Galang melempar buah ceri ke arah Gie. "Untung gue baik. Kalo lo kayak begini ke cowok lain, bisa-bisa lo diculik. Dikawinin paksa."

Gie meletakkan kedua sikunya di atas meja. "Kok kamu baik? Nyulik sama nikahin Gie juga nggak masalah, kok. Nggak pake dipaksa, Gie mau. Seneng malahan." Wajahnya jadi secerah matahari.

Galang menghela napas berat, tidak mengerti kenapa Tuhan menciptakan manusia sejenis Gie. Perhatiannya tiba-tiba tertuju pada sebuah amplop di sebelah teko teh. Pandangan Gie juga mengarah ke sana. Ia melirik Galang untuk melihat ekspresinya.

Tanpa banyak bicara Galang meraih amplop itu untuk mengecek apa isinya. Entah kenapa dia punya firasat buruk mengenai ini.

Benar saja. Amplop itu berisi bukti-bukti Lea berselingkuh dengan atasannya sendiri.

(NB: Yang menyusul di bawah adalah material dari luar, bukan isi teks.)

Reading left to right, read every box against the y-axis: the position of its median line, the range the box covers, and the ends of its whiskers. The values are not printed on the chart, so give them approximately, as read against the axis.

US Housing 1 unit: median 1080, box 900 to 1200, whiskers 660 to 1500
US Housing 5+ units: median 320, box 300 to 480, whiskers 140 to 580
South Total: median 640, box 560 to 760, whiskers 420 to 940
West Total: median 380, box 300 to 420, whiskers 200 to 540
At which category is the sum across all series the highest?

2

Beberapa foto diambil dari kamera beresolusi tinggi. Sedangkan foto sisanya diambil dari kamera CCTV hotel dan restoran. Tiket perjalanan keluar kota atas nama mereka berdua sudah dicetak. Bahkan screenshot pesan teks mesra dari media sosial maupun What'sApp juga ada. Semua kata-kata Gie tadi malam dapat dipertanggungjawabkan karena berdasarkan bukti yang jelas dan nyata.

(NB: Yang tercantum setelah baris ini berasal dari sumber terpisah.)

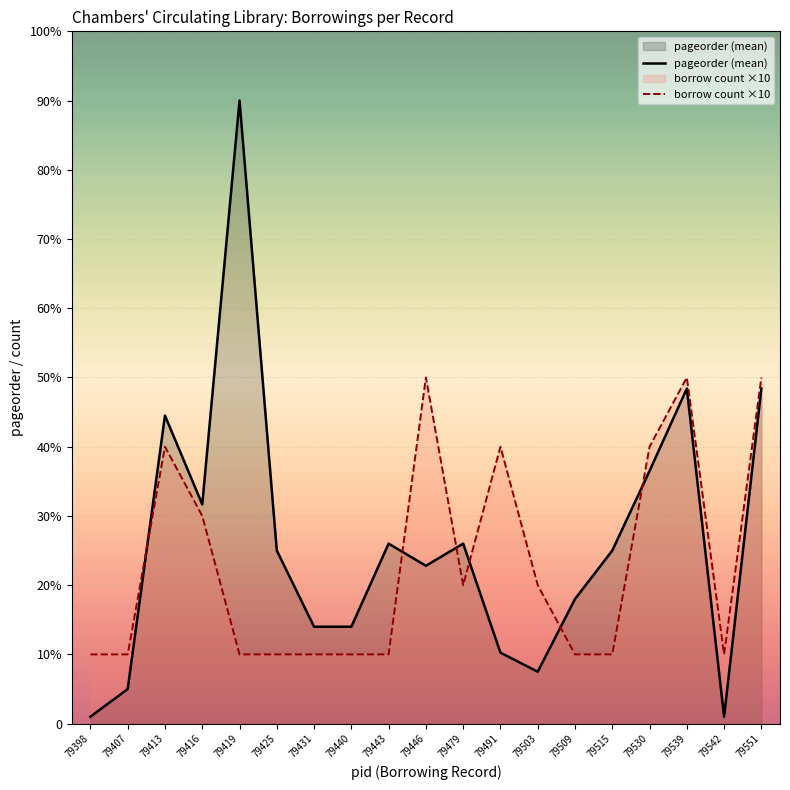

Does the chart display data point markers on the line(s)?

No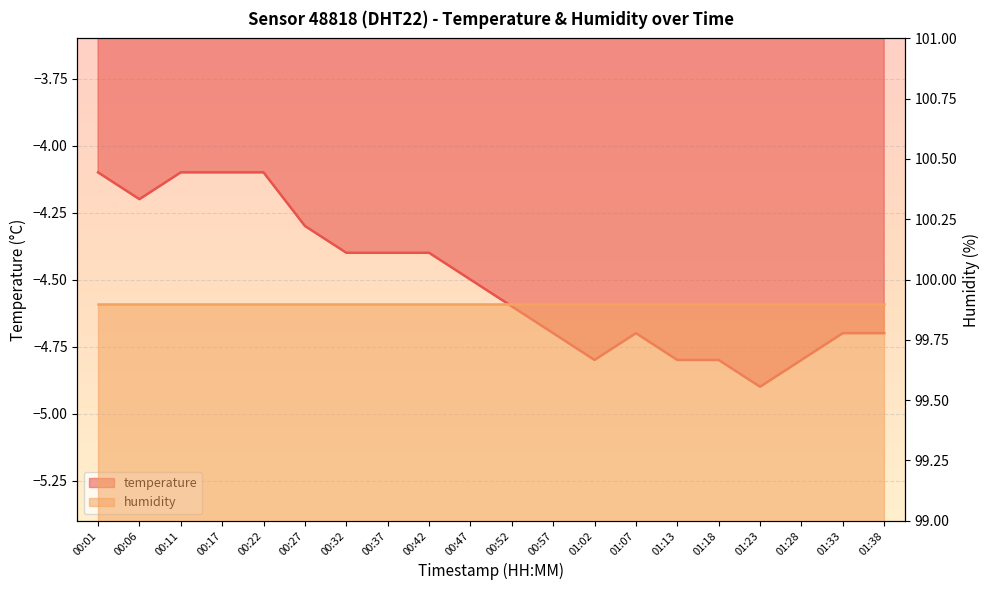

List the labels in order of value, largest first.

00:01, 00:11, 00:17, 00:22, 00:06, 00:27, 00:32, 00:37, 00:42, 00:47, 00:52, 00:57, 01:07, 01:33, 01:38, 01:02, 01:13, 01:18, 01:28, 01:23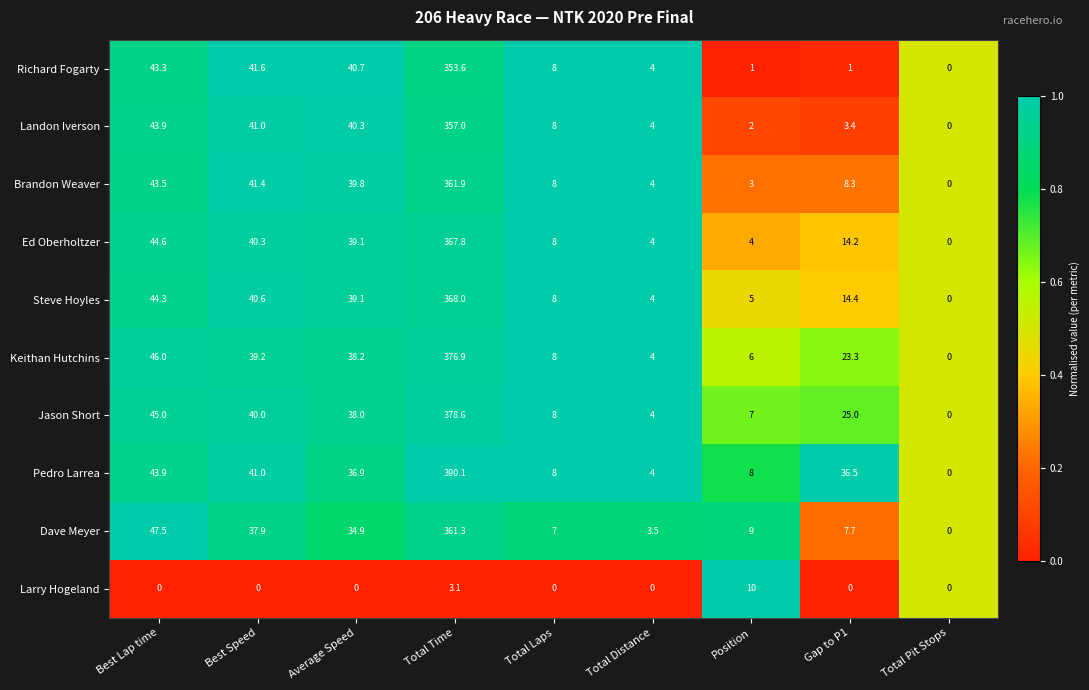

How many series are shown in this chart?

10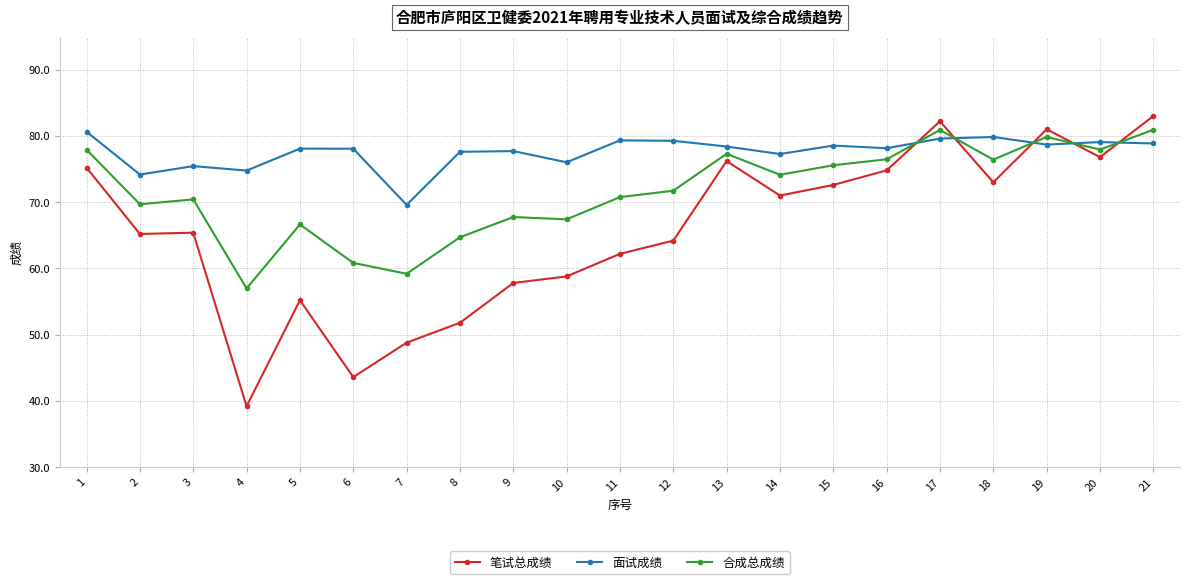

What is the total value across all series at 1?

233.7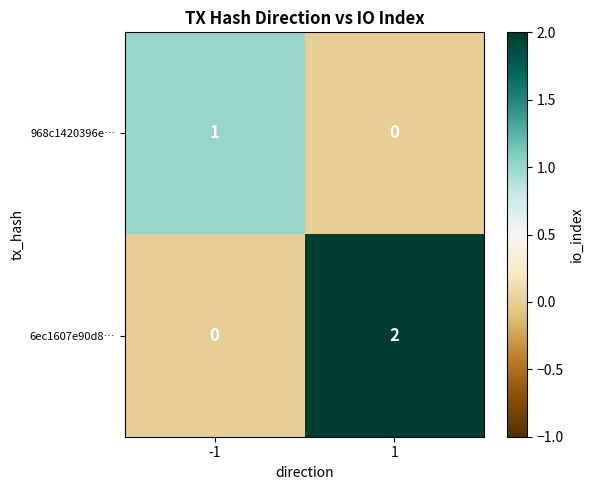

Which series has the widest spread of values?

6ec1607e90d8…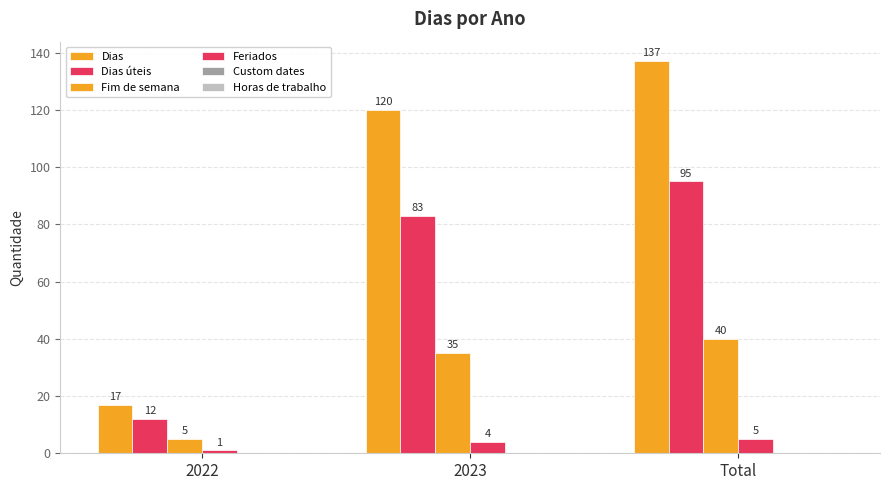

Reading left to right, extract all data points from this chart.

Dias: 2022=17	2023=120	Total=137
Dias úteis: 2022=12	2023=83	Total=95
Fim de semana: 2022=5	2023=35	Total=40
Feriados: 2022=1	2023=4	Total=5
Custom dates: 2022=0	2023=0	Total=0
Horas de trabalho: 2022=0	2023=0	Total=0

Galang meletakkan semua dokumen di atas meja. Dilihatnya Gie sedang menunduk sambil menyesap tehnya dengan tenang.

"Kalo lo kepo ternyata serem juga." Ujar Galang. Ia menyandarkan tubuhnya ke kursi.

"Should I feel bad? Because I feel otherwise now. (Haruskah Gie merasa bersalah? Soalnya sekarang Gie merasakan hal sebaliknya)."

Galang menghela napas. "Nggak perlu. Gue yang harusnya berterima kasih sama lo. Jadi gue nggak tersiksa lebih lama. Semuanya clear."

Gie menuangkan segelas kopi dan mendorong cangkirnya ke arah Galang. "Minum dulu."

"Gue menyedihkan, ya?" Galang memandangnya.

Gie menggeleng. "Mereka yang menyedihkan. Kamu luar biasa karena nggak meledak-ledak. Kalo Gie yang jadi kamu, mungkin hari ini mereka udah dinyatakan hilang sama kepolisian. Tewas." Cewek itu menyesap tehnya lagi.

Galang tertawa kecil. "Semoga lo dapet cowok yang setia."

"Ngapain pake semoga? Abis ini juga dapet." Sahut Gie optimis.